__Goal of the exercise__:
Copy out the lines of the material that include the string "токопровідний".

__Data section__:
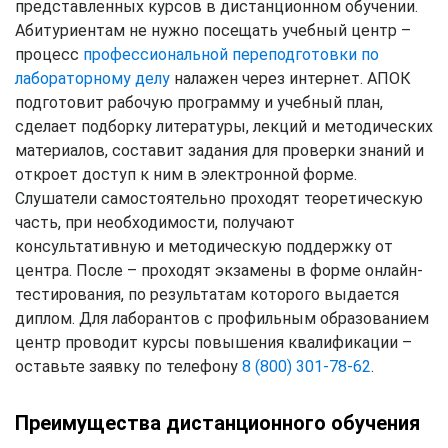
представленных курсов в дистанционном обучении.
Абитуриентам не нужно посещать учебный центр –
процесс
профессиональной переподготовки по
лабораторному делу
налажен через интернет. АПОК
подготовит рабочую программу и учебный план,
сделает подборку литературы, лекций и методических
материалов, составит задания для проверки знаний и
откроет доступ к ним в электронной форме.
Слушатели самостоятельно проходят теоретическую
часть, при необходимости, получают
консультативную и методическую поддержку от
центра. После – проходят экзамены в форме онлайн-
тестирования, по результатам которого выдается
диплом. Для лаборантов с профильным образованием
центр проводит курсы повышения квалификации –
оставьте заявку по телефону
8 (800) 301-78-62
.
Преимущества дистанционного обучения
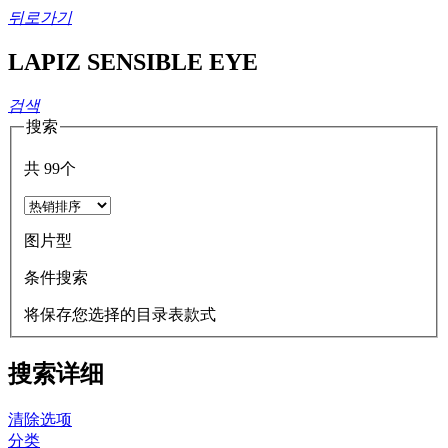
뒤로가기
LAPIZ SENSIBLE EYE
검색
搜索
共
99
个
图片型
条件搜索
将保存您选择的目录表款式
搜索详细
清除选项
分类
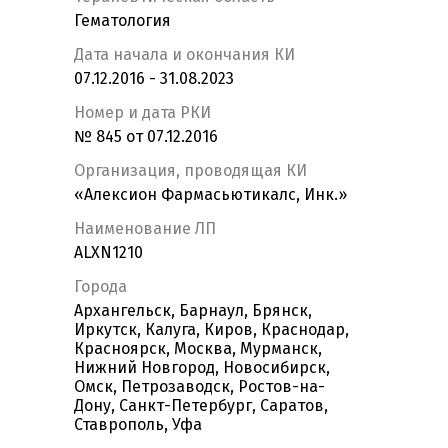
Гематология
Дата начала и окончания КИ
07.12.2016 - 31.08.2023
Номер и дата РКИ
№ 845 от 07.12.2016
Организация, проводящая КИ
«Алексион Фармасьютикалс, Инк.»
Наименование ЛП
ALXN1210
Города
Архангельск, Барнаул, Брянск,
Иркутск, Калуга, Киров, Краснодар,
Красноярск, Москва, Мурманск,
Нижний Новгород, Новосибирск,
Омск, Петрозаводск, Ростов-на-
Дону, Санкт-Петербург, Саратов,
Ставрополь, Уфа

--

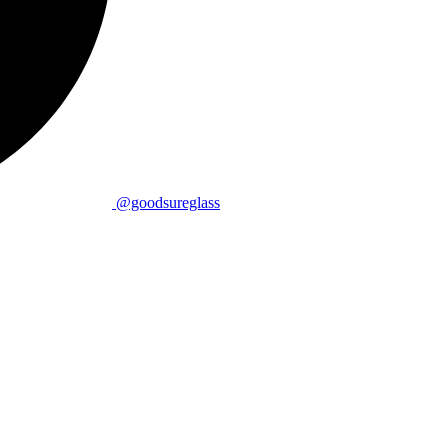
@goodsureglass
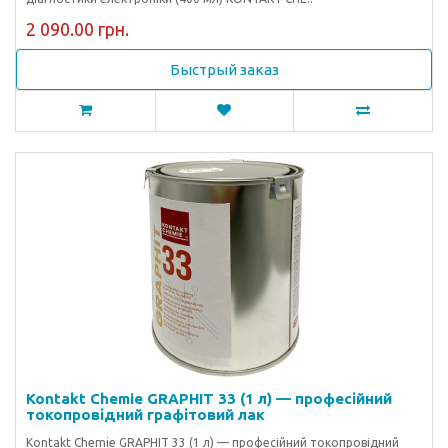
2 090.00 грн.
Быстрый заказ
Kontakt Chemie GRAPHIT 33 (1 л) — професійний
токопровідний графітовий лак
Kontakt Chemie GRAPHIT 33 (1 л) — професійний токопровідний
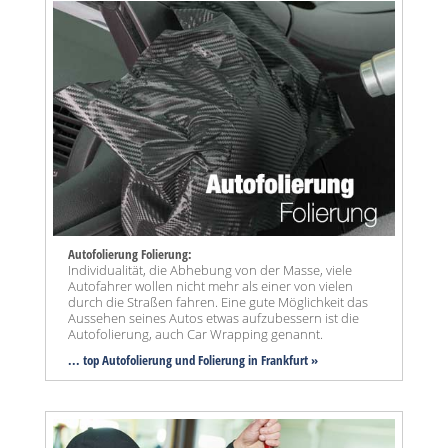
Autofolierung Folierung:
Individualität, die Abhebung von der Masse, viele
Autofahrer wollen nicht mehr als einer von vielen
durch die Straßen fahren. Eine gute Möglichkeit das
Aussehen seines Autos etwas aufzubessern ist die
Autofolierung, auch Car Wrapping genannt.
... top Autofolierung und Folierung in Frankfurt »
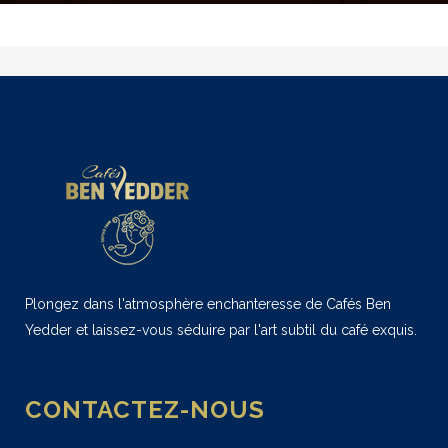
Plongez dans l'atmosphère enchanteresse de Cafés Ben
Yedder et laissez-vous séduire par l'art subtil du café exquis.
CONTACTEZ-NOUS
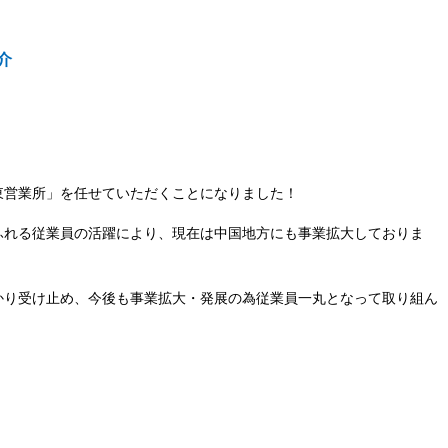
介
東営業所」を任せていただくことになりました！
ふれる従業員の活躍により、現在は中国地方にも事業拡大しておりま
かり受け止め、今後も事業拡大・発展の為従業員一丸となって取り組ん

...

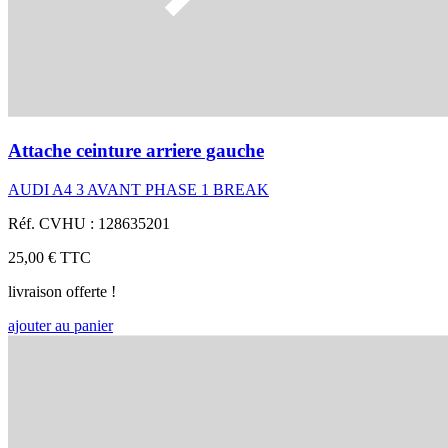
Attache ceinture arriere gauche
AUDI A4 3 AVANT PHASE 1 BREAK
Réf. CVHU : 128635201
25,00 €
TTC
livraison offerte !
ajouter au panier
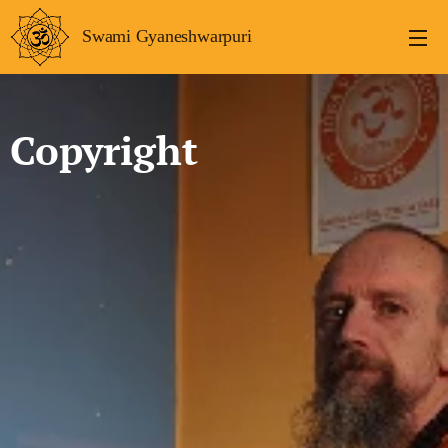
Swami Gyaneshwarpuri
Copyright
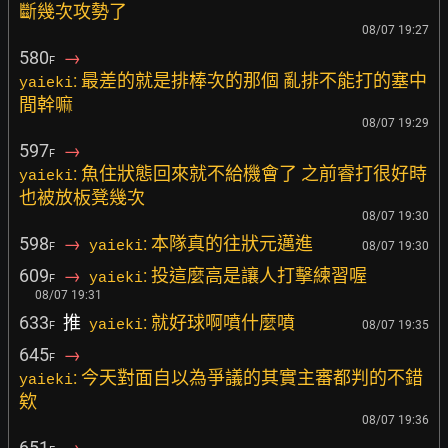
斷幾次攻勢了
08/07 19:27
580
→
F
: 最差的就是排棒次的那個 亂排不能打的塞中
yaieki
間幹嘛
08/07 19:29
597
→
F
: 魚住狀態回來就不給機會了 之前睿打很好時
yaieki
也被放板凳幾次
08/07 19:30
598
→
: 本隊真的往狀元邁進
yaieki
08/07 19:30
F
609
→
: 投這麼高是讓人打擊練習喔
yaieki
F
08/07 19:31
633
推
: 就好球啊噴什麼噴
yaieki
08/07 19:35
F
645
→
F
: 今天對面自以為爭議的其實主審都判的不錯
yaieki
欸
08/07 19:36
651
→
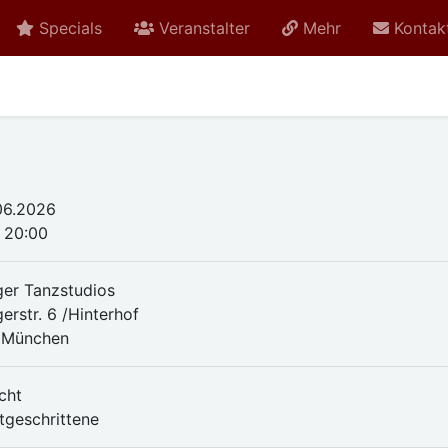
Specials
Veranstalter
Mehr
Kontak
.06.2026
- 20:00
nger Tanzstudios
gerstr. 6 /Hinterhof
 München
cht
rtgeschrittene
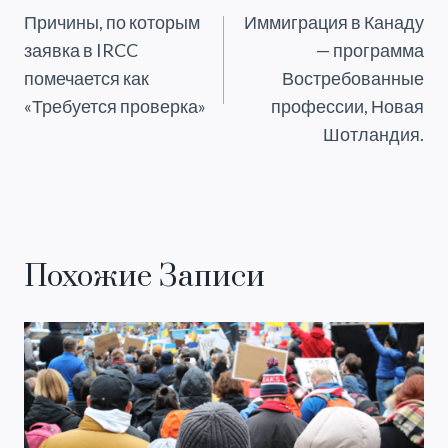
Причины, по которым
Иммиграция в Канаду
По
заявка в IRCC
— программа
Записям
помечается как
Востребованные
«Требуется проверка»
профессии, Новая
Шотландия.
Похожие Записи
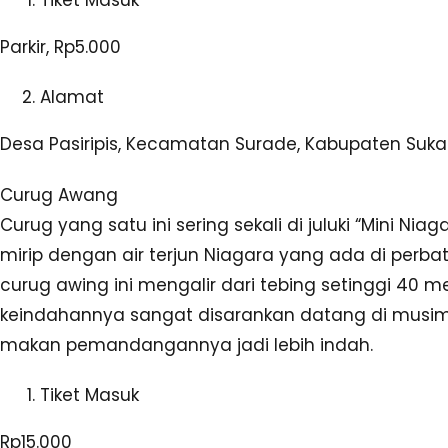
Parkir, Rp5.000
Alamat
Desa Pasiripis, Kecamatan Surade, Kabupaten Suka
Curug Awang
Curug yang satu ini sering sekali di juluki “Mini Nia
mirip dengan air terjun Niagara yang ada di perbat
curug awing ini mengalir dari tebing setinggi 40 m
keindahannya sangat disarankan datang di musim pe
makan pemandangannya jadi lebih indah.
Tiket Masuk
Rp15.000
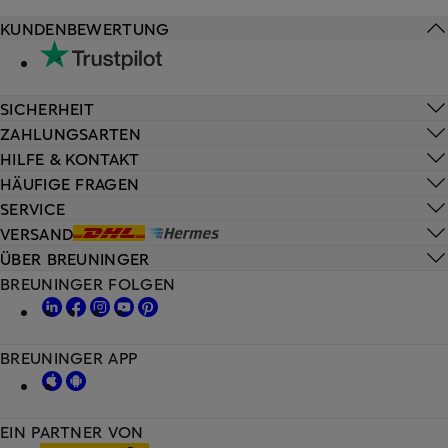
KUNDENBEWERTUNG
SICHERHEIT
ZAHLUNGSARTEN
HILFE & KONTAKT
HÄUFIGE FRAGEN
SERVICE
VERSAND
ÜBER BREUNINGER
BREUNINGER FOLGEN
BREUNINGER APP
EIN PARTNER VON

__Answer to the exercise__:
токопровідний графітовий лак
Kontakt Chemie GRAPHIT 33 (1 л) — професійний токопровідний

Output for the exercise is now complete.